Ты должен быть гордым, как знамя,
Ты должен быть острым, как меч;
Как Данту, подземное пламя
Должно тебе щеки обжечь.
Всего будь холодный свидетель,
На все устремляя свой взор,
Да будет твоя добродетель —
Готовность взойти на костер.
Быть может, все в жизни лишь средство
Для ярко-певучих стихов,
И ты с беспечального детства
Ищи сочетания слов.
В минуты любовных объятий
К бесстрастью себя приневоль,
И в час беспощадных распятий
Прославь исступленную боль.
Холодное внимание и бесстрастие — добродетель поэта; мир и жизнь — только материал для «сочетания слов». Важно не «что», а «как»; содержание «ярко-певучих стихов» — безразлично. Во «Всех напевах» мы встречаем уже знакомые нам отделы: «Вечеровые песни», «Мгновения», «Эротика», «Женщина», «В городе», «Правда вечная кумиров», «Современность»; автор пытается исчерпать все художественные возможности этих мотивов. Он утончает, совершенствует приемы выражения, разнообразит ритмы, усложняет рифмы, усиливает звучания. В области стихотворной техники им достигается нередко подлинная виртуозность.

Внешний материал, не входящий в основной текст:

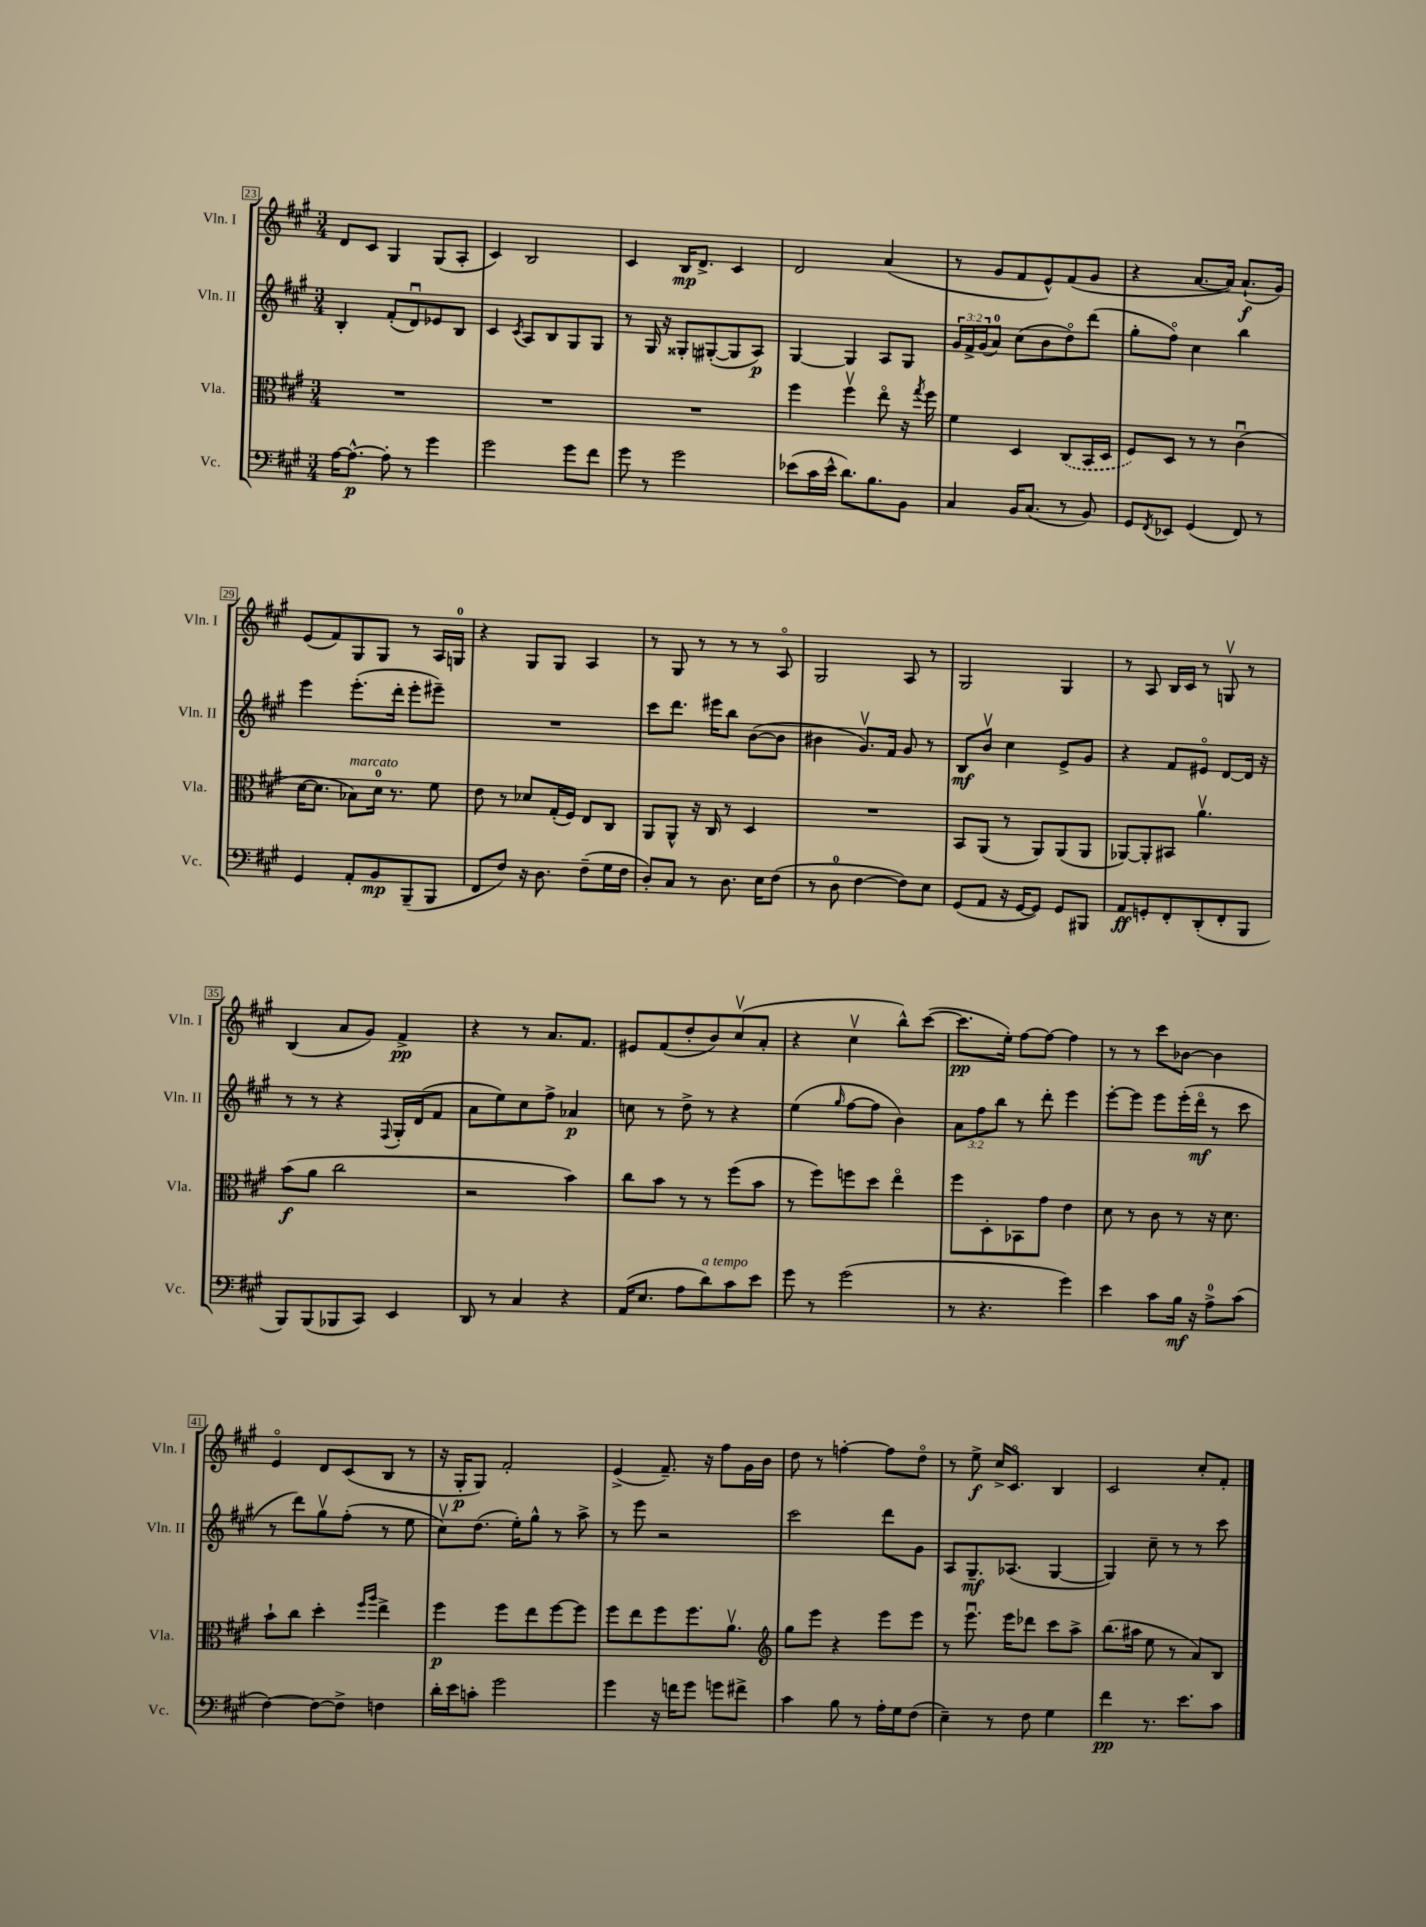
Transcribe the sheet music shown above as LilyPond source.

<<
\new StaffGroup <<
\new Staff = "s0" \with { instrumentName = "Vln. I" shortInstrumentName = "Vln. I" } {
    \clef treble \key a \major \numericTimeSignature \time 3/4
    d'8 cis'8 gis4 gis8( a8-. |
    cis'4) b2 |
    cis'4 b16\mp d'8.-> cis'4 |
    d'2 a'4( |
    r8 gis'8 fis'8 e'8-^) fis'8( gis'8 |
    r4 a'8.~ a'16) a'8.-!\f( gis'16) |
    e'8( fis'8) gis8 gis8 r8 a16 g16-0 |
    r4 gis8 gis8 a4 |
    r8 gis8 r8 r8 r8 a8\flageolet |
    gis2 a8 r8 |
    gis2 gis4 |
    r8 a8 b16 cis'16 r8 g8\upbow r8 |
    b4( a'8 gis'8) fis'4->\pp |
    r4 r8 a'8. fis'8. |
    eis'8 fis'8( d''8-. b'8) cis''8\upbow( a'8-. |
    r4 cis''4\upbow b''8-^) cis'''8~( |
    cis'''8.\pp e''16-.) fis''8~ fis''8~ fis''4 |
    r8 r8 cis'''8 bes'8~ bes'4 |
    e'4\flageolet d'8 cis'8( b8 r8 |
    r16 gis16-.\p gis8) fis'2-. |
    e'4->( fis'8.--) r16 fis''8 gis'16 b'16 |
    d''8 r8 f''4~-. f''8 d''8\flageolet |
    r8 e''8->\f cis''16-> cis'8.\flageolet b4 |
    cis'2 cis''8-. fis'8-. \bar "|." |
}
\new Staff = "s1" \with { instrumentName = "Vln. II" shortInstrumentName = "Vln. II" } {
    \clef treble \key a \major \numericTimeSignature \time 3/4 \override Staff.TupletNumber.text = #tuplet-number::calc-fraction-text
    b4-. fis'8-.( d'8\downbow) ees'8 b8 |
    cis'4 \acciaccatura { cis'8 } a8 b8 gis8 gis8 |
    r8 gis16 r16 gisis8-. gis8~-.( gis8 a8\p) |
    gis4~ gis4 a8 gis8 |
    \tuplet 3/2 { gis'16 fis'16-> gis'16( } a'8-0) cis''8( b'8 d''8\flageolet) d'''8( |
    gis''8-. fis''8\flageolet) cis''4 b''4 |
    e'''4 e'''8.-.( d'''16-. e'''8-. eis'''8--) |
    R2. |
    cis'''8 d'''8. eis'''16 b''8 b'8~( b'8 |
    bis'4 gis'8.\upbow) fis'16 gis'8 r8 |
    b8\mf b'8\upbow cis''4 e'8-> gis'8 |
    r4 fis'8 eis'8\flageolet d'8~ d'16 r16 |
    r8 r8 r4 \appoggiatura { fis8 } gis16-. d'16( fis'8 |
    a'8 e''8) cis''8 fis''8-> aes'4\p |
    c''8 r8 d''8-> r8 r4 |
    e''4( \grace { gis''16 } fis''8~ fis''8 b'4) |
    \tuplet 3/2 { a'8 fis''8 b''8 } r8 d'''8-. e'''4 |
    e'''8~-. e'''8 e'''8 e'''16-.( d'''16\flageolet\mf r8 cis'''8 |
    r8 d'''8) gis''8\upbow fis''8-.( r8 e''8 |
    cis''8\upbow) d''8.( e''16-.) gis''8-^ r8 a''8-> |
    r8 e'''8 r2 |
    cis'''2 d'''8 gis'8 |
    a8 gis8.--\mf aes8.( gis4~ |
    gis4) cis''8-- r8 r8 cis'''8 \bar "|." |
}
\new Staff = "s2" \with { instrumentName = "Vla." shortInstrumentName = "Vla." } {
    \clef alto \key a \major \numericTimeSignature \time 3/4
    R2. |
    R2. |
    R2. |
    fis''4 fis''4\upbow e''8\flageolet r16 \acciaccatura { gis''8 } fis''16 |
    fis'4 d4 \once \slurDashed cis8( b,16 d16 |
    fis8) d8 r8 r8 cis'4\downbow( |
    d'16~ d'8. bes8^\markup { \italic "marcato" }) d'16-0 r8. fis'8 |
    e'8 r8 des'8 gis16-.( fis16) e8 cis8 |
    a,8 a,8-^ r16 cis16 r8 d4 |
    R2. |
    b,8 a,8( r8 a,8) a,8( a,8 |
    aes,8~) aes,8-. bis,8 a'4.\upbow |
    b'8\f( a'8 cis''2 |
    r2 b'4) |
    cis''8 b'8 r8 r8 fis''8( b'8 |
    r8 fis''8) f''8 d''8 e''4\flageolet |
    fis''8 d8-. bes,8 gis'8 e'4 |
    d'8 r8 cis'8 r8 r16 d'8. |
    b'8-! cis''8 d''4-. \grace { fis''16 a''16 } e''4-> |
    fis''4\p fis''8 e''8 fis''8~ fis''8 |
    fis''8 e''8 fis''8 fis''8. a'8.\upbow |
    \clef treble gis''8 e'''8 r4 e'''8 e'''8 |
    r8 e'''8.\downbow e'''16 des'''8 cis'''8 a''8-> |
    b''8.( ais''16 e''8 r8 a'8) b8 \bar "|." |
}
\new Staff = "s3" \with { instrumentName = "Vc." shortInstrumentName = "Vc." } {
    \clef bass \key a \major \numericTimeSignature \time 3/4
    a16~ a8.~-^\p a8-. r8 gis'4 |
    gis'2 gis'8 fis'8 |
    gis'8 r8 gis'2 |
    ees'8( cis'16 ees'16-^ d'8.) b8. b,8 |
    cis4 b,16 cis8.( r8 b,8) |
    gis,8 \acciaccatura { fis,8 } ees,8 gis,4( fis,8) r8 |
    gis,4 a,8-. b,8\mp b,,8--( b,,8 |
    fis,8 fis8) r16 d8. fis8--( gis16 fis16 |
    d8-.) cis8 r8 d8. e16 fis8( |
    r8 d8-0 fis4~ fis8) e8 |
    gis,8( a,8 r16 gis,16~ gis,8) gis,8 bis,,8 |
    a,8\ff g,8-. fis,8-. d,8-.( fis,8-. b,,8 |
    b,,8) b,,8( bes,,8 cis,8) e,4 |
    d,8 r8 cis4 r4 |
    a,16( e8. a8 d'8^\markup { \italic "a tempo" }) cis'8 e'8 |
    gis'8 r8 gis'2( |
    r8 r4. gis'4) |
    e'4 cis'8 b16\mf r16 a8-0-> cis'8( |
    fis4~) fis8~ fis8-> f4 |
    d'16-. e'16 c'8-. gis'2 |
    gis'4 r16 f'16 gis'8 g'8 fis'8-> |
    cis'4 b8 r8 a16-. gis16 fis8( |
    e4--) r8 fis8 gis4 |
    fis'4\pp r8. e'8. cis'8 \bar "|." |
}
>>
>>
\layout { \context { \Score currentBarNumber = #23 \override BarNumber.stencil = #(make-stencil-boxer 0.1 0.3 ly:text-interface::print) } }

Перед нами, как на параде, проходят все поэтические жанры: элегии, буколики, оды, послания, эпос, секстины, октавы, рондо, газэллы, триолеты, дифирамбы, акростихи, романтические поэмы. Эти «поэтические упражнения» свидетельствуют о «бесстрастном» мастерстве поэта: форма не выражает содержания, а наложена на него по произволу автора. Так, привычная для Брюсова тема об «ужасе сладострастия» облекается в жеманные созвучья триолета:
Неспешный ужас сладострастья,
Как смертный холод лезвия,
Вбирает жадно жизнь моя.
Неспешный ужас сладострастья
Растет, как бури шум, — и я
Благословляю стоном счастья
Неспешный ужас сладострастья,
Как смертный холод лезвия.
Как и в предыдущих сборниках Брюсова, во «Всех напевах» эротическая тема занимает центральное место. Она по-прежнему кажется автору неисчерпаемым источником «словесных сочетаний». В разработке ее он достигает настоящей виртуозности. Мелодическая длительность строфы достигается приемом слияния нескольких четырехстопных ямбов:
Я был простерт, я был как мертвый.
Ты богомольными руками мой стан
безвольный обвила,
Ты раскаленными устами мне грудь и плечи,
лоб и губы, как красным углем, обожгла.
Такая же широта напева создается медленным шестистопным ямбом:
Идем творить обряд; не в сладкой, детской дрожи,
Но с ужасом в зрачках — извивы губ сливать
И стынуть, чуть дыша, на нежеланном ложе,
И ждать, что страсть придет, незваная, как тать.
Для усиления мелодической линии стихотворения Брюсов очень искусно пользуется повторами.